**What to work on**: Each line from the one containing "text [148, 131, 1107, 246]" to the end of the records below should be restated word for word; please leave out all other lines.

**Provided records**:
________

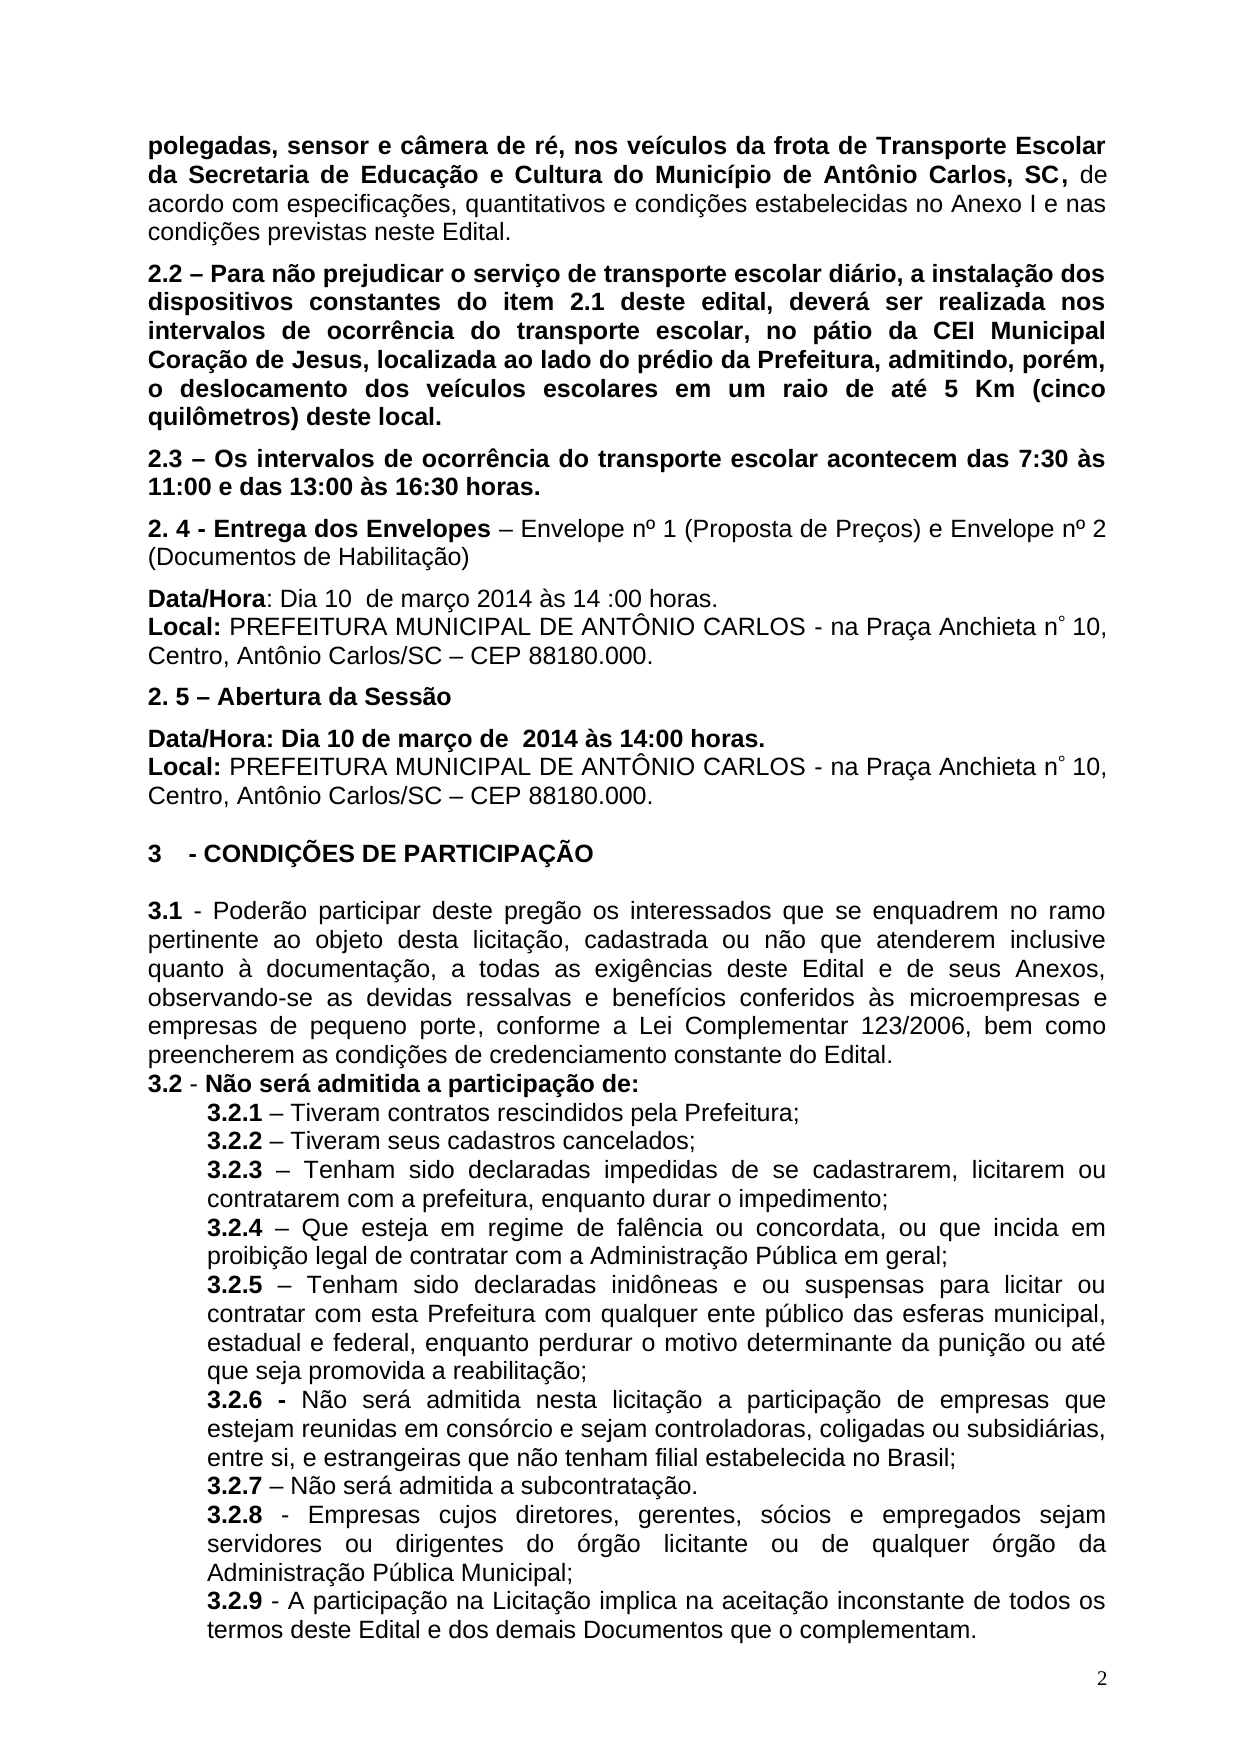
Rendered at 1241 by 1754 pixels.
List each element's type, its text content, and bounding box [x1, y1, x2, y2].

text 3.2.8 - Empresas cujos diretores, gerentes, sócios e empregados sejam servidores ou dirigentes do órgão licitante ou de qualquer órgão da Administração Pública Municipal; [207, 1500, 1107, 1586]
text 3.2.6 - Não será admitida nesta licitação a participação de empresas que estejam reunidas em consórcio e sejam controladoras, coligadas ou subsidiárias, entre si, e estrangeiras que não tenham filial estabelecida no Brasil; [207, 1385, 1107, 1471]
list - CONDIÇÕES DE PARTICIPAÇÃO [148, 839, 1107, 867]
text 2. 4 - Entrega dos Envelopes – Envelope nº 1 (Proposta de Preços) e Envelope nº 2 (Documentos de Habilitação) [148, 513, 1107, 571]
text 2.3 – Os intervalos de ocorrência do transporte escolar acontecem das 7:30 às 11:00 e das 13:00 às 16:30 horas. [148, 443, 1107, 501]
text 3.2.2 – Tiveram seus cadastros cancelados; [207, 1126, 1107, 1155]
text 3.2.3 – Tenham sido declaradas impedidas de se cadastrarem, licitarem ou contratarem com a prefeitura, enquanto durar o impedimento; [207, 1155, 1107, 1212]
text 2.2 – Para não prejudicar o serviço de transporte escolar diário, a instalação dos dispositivos constantes do item 2.1 deste edital, deverá ser realizada nos intervalos de ocorrência do transporte escolar, no pátio da CEI Municipal Coração de Jesus, localizada ao lado do prédio da Prefeitura, admitindo, porém, o deslocamento dos veículos escolares em um raio de até 5 Km (cinco quilômetros) deste local. [148, 258, 1107, 431]
text Data/Hora: Dia 10 de março 2014 às 14 :00 horas. [148, 583, 1107, 612]
text 2. 5 – Abertura da Sessão [148, 682, 1107, 711]
text Local: PREFEITURA MUNICIPAL DE ANTÔNIO CARLOS - na Praça Anchieta n 10, Centro, Antônio Carlos/SC – CEP 88180.000. [148, 752, 1107, 810]
text 3.2.4 – Que esteja em regime de falência ou concordata, ou que incida em proibição legal de contratar com a Administração Pública em geral; [207, 1212, 1107, 1270]
text 3.2.7 – Não será admitida a subcontratação. [207, 1471, 1107, 1500]
text 3.2.5 – Tenham sido declaradas inidôneas e ou suspensas para licitar ou contratar com esta Prefeitura com qualquer ente público das esferas municipal, estadual e federal, enquanto perdurar o motivo determinante da punição ou até que seja promovida a reabilitação; [207, 1270, 1107, 1385]
text Data/Hora: Dia 10 de março de 2014 às 14:00 horas. [148, 724, 1107, 752]
text 3.2.1 – Tiveram contratos rescindidos pela Prefeitura; [207, 1097, 1107, 1126]
text 3.2.9 - A participação na Licitação implica na aceitação inconstante de todos os termos deste Edital e dos demais Documentos que o complementam. [207, 1586, 1107, 1644]
text 3.1 - Poderão participar deste pregão os interessados que se enquadrem no ramo pertinente ao objeto desta licitação, cadastrada ou não que atenderem inclusive quanto à documentação, a todas as exigências deste Edital e de seus Anexos, observando-se as devidas ressalvas e benefícios conferidos às microempresas e empresas de pequeno porte, conforme a Lei Complementar 123/2006, bem como preencherem as condições de credenciamento constante do Edital. [148, 896, 1107, 1069]
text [148, 131, 1107, 246]
text 3.2 - Não será admitida a participação de: [148, 1069, 1107, 1097]
text Local: PREFEITURA MUNICIPAL DE ANTÔNIO CARLOS - na Praça Anchieta n 10, Centro, Antônio Carlos/SC – CEP 88180.000. [148, 612, 1107, 670]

________

**Answer space**:
text [148, 131, 1107, 246]
text 3.2 - Não será admitida a participação de: [148, 1069, 1107, 1097]
text Local: PREFEITURA MUNICIPAL DE ANTÔNIO CARLOS - na Praça Anchieta n 10, Centro, Antônio Carlos/SC – CEP 88180.000. [148, 612, 1107, 670]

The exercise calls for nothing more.